### What you have to do
Please copy exactly every line from the one that contains "left wrist: (593, 302, -30)" to the end of the data below, with both ends included and no other lines.

____ Source material

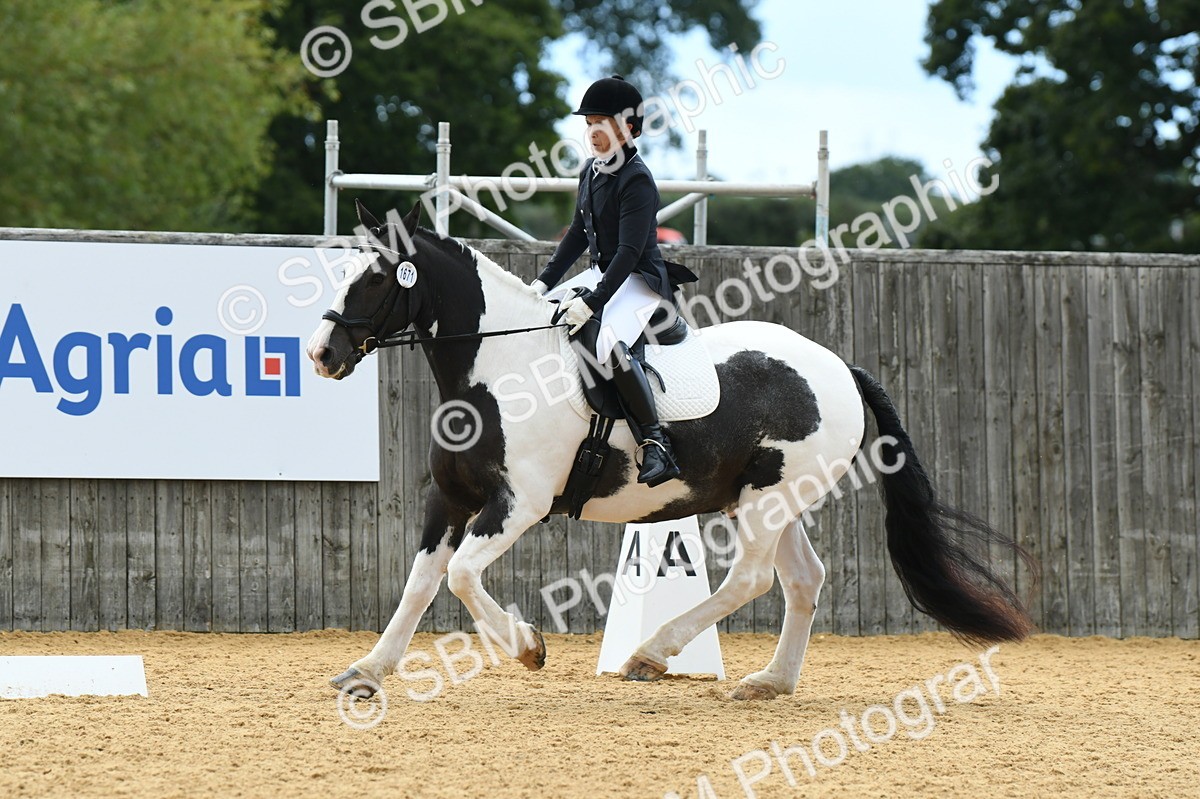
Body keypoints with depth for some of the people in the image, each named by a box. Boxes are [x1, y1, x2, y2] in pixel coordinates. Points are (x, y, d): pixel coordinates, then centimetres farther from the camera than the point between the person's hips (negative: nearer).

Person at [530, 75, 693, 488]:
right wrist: (545, 281, 12)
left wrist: (593, 302, -30)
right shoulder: (592, 171, 10)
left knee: (609, 343, -35)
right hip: (602, 275, 10)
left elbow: (630, 251, -24)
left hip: (640, 281, -10)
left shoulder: (637, 180, -17)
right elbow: (579, 233, 20)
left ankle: (656, 444, -34)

________

### The completed task
left wrist: (593, 302, -30)
right shoulder: (592, 171, 10)
left knee: (609, 343, -35)
right hip: (602, 275, 10)
left elbow: (630, 251, -24)
left hip: (640, 281, -10)
left shoulder: (637, 180, -17)
right elbow: (579, 233, 20)
left ankle: (656, 444, -34)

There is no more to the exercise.